SAN DIEGO A new group announced at the DemoMobile 99 conference that it is attempting to establish standards for voice-activated handheld devices.
The charter members of The Voice Technology Initiative for Mobile Enterprise Solutions (VoiceTimes) group IBM Corp., Dictaphone Corp., Intel Corp., Olympus America Inc., Philips Electronics NV, e.Digital Corp. and Norcom Consulting Inc. all currently use IBM's ViaVoice-recognition software in their products.
VoiceTimes' professed goal is to standardize the technical specifications for voice-activated handheld devices, thus permitting interoperability among the devices of different manufacturers targeting the same markets. The standardization effort may hasten the adoption of voice-activated handheld devices by establishing the needs of users and shaping the technical requirements for meeting those needs.
"What is really happening is that voice-activated devices are expected to handle voice, data and text and no one company can provide a complete solution for all three, so we need standards to integrate them," said Tom Houy, enterprise marketing program manager at IBM.
Currently, there are no guidelines for vendors to follow when building voice-activating devices handheld or not. Each OEM must define the method by which voice signals are recorded, compressed and communicated to a speech-recognition engine.
Even if the same speech-recognition engine is used in separate devices, each vendor must still experiment with bit rates, buffering methods, compression algorithms and communication protocols until it finds a workable combination. Once achieved, the uniqueness of the solution virtually guarantees that the device will not work in the same environment with a functionally similar device from another OEM.
No one knows the frustration of those unique solutions as well as e.Digital, an intellectual-property and design house that specializes in creating voice-activated device designs for OEMs. Among the premier customers of e.Digital are Lanier (the dictation division of Harris Corp.), Intel and Lucent Technologies.
"For years now, we have been successfully recording and editing voice signals on flash memory for different customers, but each time we define a new solution we have to cover a lot of the same ground all over again," said Fred Falk, president of e.Digital. "This situation is even worse when compared with our competitors, who don't have the benefit of having previous designs to build on. It's our firm conviction that in order for the market to grow unimpeded, there must be standards set that vendors can use as guidelines."
Each device from the respective vendors in VoiceTimes currently works by recording a speech signal on tape or in semiconductor memory such as flash and then communicating the signal to a PC, which does the actual speech recognition. The steps in each case are the same capturing the signal, compressing it, storing it, then communicating it to the PC.

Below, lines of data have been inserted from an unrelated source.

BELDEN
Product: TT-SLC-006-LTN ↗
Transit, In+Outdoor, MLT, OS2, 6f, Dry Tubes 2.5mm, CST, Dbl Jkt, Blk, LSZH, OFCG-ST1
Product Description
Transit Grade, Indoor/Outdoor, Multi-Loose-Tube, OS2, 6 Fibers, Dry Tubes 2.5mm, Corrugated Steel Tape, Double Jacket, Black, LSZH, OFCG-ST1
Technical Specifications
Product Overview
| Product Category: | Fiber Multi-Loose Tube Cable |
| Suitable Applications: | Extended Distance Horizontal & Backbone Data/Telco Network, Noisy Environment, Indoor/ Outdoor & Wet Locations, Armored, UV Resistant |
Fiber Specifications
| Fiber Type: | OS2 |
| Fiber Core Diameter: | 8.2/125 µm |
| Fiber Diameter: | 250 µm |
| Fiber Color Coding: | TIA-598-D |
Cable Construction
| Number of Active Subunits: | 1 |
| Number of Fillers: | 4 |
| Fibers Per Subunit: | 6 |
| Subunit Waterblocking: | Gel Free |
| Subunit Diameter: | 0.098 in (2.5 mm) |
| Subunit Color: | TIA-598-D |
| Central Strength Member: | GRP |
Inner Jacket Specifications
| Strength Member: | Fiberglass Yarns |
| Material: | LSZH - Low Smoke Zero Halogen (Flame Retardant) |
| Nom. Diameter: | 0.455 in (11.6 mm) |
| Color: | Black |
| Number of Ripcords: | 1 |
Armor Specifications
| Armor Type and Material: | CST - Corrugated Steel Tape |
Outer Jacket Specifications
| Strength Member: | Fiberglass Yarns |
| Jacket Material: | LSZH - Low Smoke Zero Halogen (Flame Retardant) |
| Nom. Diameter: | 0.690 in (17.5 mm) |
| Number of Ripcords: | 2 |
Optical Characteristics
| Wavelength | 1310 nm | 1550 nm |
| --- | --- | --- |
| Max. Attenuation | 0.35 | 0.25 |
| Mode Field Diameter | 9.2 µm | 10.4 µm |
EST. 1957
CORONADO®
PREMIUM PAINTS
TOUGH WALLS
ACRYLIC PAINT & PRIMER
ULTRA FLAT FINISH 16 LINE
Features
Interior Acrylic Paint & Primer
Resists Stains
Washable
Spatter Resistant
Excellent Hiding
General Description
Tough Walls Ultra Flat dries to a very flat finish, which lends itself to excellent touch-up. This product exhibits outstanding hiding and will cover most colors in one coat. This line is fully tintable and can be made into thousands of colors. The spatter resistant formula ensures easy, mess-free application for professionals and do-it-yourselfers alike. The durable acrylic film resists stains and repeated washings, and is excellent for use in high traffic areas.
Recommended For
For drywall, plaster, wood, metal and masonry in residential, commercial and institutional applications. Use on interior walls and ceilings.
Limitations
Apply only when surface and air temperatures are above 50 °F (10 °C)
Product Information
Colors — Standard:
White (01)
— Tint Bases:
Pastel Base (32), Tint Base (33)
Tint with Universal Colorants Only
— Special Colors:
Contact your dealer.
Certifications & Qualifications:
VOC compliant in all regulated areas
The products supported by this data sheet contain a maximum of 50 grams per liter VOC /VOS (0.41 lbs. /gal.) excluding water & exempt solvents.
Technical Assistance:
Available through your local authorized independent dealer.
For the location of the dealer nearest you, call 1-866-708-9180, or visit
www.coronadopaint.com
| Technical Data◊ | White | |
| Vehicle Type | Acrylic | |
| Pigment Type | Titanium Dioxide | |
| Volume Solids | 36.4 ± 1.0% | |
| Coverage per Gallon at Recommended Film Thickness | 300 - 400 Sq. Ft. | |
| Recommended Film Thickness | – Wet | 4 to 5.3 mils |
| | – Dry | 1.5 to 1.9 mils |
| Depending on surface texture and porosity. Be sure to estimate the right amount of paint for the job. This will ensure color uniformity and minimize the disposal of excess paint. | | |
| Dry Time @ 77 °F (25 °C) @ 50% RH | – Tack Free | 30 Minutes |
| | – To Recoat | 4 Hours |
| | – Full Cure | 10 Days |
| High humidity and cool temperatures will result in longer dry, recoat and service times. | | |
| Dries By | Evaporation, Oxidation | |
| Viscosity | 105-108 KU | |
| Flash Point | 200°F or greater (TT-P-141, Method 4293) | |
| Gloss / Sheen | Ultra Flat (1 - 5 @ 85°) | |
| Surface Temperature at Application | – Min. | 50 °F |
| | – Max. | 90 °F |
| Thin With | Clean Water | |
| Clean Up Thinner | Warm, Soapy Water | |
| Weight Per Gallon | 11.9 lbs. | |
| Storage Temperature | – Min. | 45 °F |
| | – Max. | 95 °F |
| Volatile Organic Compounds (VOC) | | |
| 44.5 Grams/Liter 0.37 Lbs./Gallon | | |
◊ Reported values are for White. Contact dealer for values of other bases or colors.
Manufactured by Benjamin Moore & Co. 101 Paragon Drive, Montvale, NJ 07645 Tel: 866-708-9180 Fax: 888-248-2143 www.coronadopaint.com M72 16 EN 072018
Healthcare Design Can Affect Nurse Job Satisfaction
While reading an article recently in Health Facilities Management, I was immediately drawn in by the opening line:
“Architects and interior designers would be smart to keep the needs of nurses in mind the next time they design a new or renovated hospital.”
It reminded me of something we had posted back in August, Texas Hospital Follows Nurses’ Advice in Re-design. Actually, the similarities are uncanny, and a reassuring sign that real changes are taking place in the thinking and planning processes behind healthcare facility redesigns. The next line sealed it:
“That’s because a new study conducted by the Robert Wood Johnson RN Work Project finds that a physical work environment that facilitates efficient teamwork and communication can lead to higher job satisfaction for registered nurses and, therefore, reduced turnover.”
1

Despite taking all these same steps and using the same ViaVoice speech-recognition engine, none of those devices can substitute for one another. Interoperability among vendors is virtually nonexistent today, pushing users to lock themselves into a single vendor and forcing vendors to repeating the same steps each time they approach a new design.
"We have been working on a lot of these things for some time, but different companies have been working against each other by solving the same problems in different ways. We hope that VoiceTimes will put an end to all this wasted effort at reinventing the same wheel over and over again," said Steve Rothschild, director of marketing at Dictaphone.
The need for standards is being felt even more strongly today as new speech-enabling technologies, beside simple dictation, are being integrated into handheld devices. For instance, speech-to-text capabilities are being adapted to filling in the blanks on electronic forms in the field, rather than just collecting the raw speech signal and recognizing it en masse later on the PC. Devices are also being adapted to accept a mixture of voice commands to control a device as well as to enter voice data into it.
Other devices are being adapted to access database information about an application (such as a medical patient's records), updating it, and then wirelessly re-entering the updated information back into the database. Some applications even accept text from a remote-running application, then speak the text to a user whose hands are busy, such as "now turn the screw three quarters of a turn to the left."
"To meet the long-term goals of VoiceTimes," said Rothschild, "we intend to hire psychologists and anthropologists to go out in the field and observe how people do their jobs, and hopefully to define just the kind of voice-activated devices that will help people do their job better.
"Initially, with Intel's help, we will do this for workers in the fields of medicine, law enforcement, insurance, service, field sales management and enterprise resource planning," said Rothschild.
In the short term, VoiceTimes has goals that are less ambitious but more pressing, including the definition of standards in such areas as voice-data formatting, DSP selection, compression algorithms, feature sets and the various functional aspects of design considerations.
Once the basic set of standards has been reviewed and accepted by the various members of VoiceTimes, hopefully by 2000, the group pledged to submit the specification to one of the public standardization groups, such as ISO, so that other speech-recognition-engine vendors besides IBM can participate in the effort.